Para mahasiswa dari berbagai perguruan tinggi di Yogyakarta ini berkumpul untuk menyuarakan Indonesia Gelap yang kini sedang ramai dibicarakan.
Mahasiswa mengkritisi sejumlah kebijakan pemerintah yang dianggap merugikan rakyat lewat berbagai kebijakan pemerintah Prabowo-Gibran yang dianggap tak pro rakyat.

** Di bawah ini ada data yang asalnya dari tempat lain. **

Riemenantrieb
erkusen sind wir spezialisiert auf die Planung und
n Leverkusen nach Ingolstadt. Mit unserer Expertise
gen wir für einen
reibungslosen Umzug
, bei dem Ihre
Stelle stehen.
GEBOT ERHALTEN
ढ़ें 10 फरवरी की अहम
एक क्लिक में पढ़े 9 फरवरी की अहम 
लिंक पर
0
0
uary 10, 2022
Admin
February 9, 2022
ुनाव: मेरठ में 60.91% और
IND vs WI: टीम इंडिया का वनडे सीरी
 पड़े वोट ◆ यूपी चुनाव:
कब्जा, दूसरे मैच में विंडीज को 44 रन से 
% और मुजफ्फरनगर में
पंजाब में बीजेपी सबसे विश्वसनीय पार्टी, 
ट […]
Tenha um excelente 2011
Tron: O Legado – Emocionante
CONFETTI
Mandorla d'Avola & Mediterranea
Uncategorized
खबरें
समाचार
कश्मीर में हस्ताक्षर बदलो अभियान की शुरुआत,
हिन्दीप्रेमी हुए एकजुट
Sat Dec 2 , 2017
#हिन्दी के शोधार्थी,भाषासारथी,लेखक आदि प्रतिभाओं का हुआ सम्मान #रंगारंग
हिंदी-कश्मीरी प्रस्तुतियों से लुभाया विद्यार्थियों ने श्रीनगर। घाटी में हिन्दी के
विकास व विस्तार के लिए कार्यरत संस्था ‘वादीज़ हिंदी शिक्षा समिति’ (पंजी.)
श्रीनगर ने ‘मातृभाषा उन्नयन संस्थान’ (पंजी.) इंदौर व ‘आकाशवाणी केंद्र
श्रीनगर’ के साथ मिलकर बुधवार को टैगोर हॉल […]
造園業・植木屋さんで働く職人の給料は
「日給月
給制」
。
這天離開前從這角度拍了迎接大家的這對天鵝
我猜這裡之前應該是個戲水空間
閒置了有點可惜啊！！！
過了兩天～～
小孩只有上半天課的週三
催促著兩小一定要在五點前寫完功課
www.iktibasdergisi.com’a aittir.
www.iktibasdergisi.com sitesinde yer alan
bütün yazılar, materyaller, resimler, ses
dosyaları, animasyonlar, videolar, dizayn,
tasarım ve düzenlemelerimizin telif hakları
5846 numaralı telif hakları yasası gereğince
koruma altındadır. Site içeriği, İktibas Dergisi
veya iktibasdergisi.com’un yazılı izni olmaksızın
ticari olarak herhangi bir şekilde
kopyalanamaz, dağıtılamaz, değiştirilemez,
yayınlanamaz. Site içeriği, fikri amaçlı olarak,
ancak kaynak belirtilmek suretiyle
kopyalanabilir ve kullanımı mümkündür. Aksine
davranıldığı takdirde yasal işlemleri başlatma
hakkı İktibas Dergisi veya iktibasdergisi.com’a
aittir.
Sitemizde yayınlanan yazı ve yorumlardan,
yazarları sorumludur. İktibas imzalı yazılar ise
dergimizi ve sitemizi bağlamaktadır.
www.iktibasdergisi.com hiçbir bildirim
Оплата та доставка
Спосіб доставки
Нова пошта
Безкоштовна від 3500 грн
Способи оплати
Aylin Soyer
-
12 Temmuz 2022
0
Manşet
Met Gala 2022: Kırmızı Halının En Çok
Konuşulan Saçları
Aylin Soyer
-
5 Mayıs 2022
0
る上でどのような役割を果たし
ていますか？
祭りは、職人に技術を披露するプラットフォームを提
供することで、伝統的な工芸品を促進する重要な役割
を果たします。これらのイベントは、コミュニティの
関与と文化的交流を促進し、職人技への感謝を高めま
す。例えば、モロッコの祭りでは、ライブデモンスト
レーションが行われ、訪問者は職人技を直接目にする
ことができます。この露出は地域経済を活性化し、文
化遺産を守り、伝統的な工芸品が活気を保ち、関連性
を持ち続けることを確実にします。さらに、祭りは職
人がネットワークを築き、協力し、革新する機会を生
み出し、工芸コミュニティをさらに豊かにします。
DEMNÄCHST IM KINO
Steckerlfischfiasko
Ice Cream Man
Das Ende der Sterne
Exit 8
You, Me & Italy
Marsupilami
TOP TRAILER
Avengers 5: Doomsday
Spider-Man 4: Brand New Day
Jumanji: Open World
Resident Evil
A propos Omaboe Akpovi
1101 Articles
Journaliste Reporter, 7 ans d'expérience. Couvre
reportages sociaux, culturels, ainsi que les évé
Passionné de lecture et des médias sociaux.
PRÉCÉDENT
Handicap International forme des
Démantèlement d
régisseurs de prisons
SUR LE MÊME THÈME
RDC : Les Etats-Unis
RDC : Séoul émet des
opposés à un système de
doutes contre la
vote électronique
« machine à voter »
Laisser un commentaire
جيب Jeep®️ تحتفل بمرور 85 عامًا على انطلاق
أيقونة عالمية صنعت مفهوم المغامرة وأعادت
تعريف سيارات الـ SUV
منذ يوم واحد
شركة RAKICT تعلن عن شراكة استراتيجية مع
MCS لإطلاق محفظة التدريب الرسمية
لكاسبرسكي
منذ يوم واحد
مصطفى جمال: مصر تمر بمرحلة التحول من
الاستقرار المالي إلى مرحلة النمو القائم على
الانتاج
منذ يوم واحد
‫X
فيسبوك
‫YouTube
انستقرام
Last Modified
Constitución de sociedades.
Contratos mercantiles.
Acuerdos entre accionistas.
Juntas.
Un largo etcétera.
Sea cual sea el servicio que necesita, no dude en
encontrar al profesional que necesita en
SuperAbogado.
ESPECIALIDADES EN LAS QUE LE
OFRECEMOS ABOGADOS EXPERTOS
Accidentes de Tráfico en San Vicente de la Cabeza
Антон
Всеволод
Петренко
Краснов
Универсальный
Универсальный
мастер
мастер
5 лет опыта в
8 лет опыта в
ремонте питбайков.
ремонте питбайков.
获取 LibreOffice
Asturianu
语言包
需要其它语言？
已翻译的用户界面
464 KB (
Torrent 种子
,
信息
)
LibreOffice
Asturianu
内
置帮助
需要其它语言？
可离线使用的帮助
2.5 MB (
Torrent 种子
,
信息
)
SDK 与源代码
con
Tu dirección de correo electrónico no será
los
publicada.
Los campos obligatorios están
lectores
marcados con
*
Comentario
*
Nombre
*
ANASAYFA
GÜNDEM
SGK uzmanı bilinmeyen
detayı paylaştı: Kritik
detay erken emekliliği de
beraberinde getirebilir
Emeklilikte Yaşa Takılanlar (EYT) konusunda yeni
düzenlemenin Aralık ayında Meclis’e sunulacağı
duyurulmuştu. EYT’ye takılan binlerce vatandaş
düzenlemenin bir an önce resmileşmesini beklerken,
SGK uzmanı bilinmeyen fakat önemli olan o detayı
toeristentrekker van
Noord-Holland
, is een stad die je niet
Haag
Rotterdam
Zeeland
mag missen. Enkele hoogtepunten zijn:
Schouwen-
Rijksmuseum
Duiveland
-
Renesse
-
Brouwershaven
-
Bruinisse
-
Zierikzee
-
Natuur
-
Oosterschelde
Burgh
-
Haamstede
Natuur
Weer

Baca Juga: Warsubi dan Salmanudin Yazid Resmi Dilantik, Siap Wujudkan Jombang Maju dan Sejahtera
Dilansir SketsaNusantara.id dari laman Instagram @merapi_uncover, massa mahadiswa dengan mengunakan pakaian serba gelap bergerak dari Taman Parkir Abu Bakar malakukan long march menuju kantor DPRD DIY.
Mereka bergerak serentak dengan membawa spanduk-spanduk yang bertuliskan aspirasi dari mahasiswa.
"Makan gratis! Pendidikan Krisis!," salah satu kalimat dalam spanduk demo Indonesia Gelap tersebut.
Dari spanduk itu terlihat bahwa mahasiswa menilai salah satu kebijakan pemerintah Presiden Prabowo yakni makan siang bergizi gratis hingga efesiensi anggaran tidak tepat sasaran.
"Wujudkan Tata Kota Demokratis, Tolak Warisan Dunia Yang Menggusur Rakyat," tulis spanduk yang lain.
Bahwa mahasiswa saat ini sedang menyampaikan aspirasi takyat serta merepresentasikan rakyat serta menyuarakan keresahan dan ketertindasan rakyat.
Mahasiswa juga mendesak Prabowo Subianto terkait pernyataannya pada ulang tahun Gerindra, dimana saat itu Prabowo menyampaikan kata makin secara terbuka yang dianggap ditujukan kepada rakyat.
Selain itu mahasiswa juga melakukan demo Indonesia Gelap ini untuk mengkritisi 100 hari pemerintah Prabowo-Gibran, PPN 12 persen, kebijakan gas elpiji hingga, makan bergizi gratis serta isu akan mengaktifkan kembali Dwi Fungsi ABRI.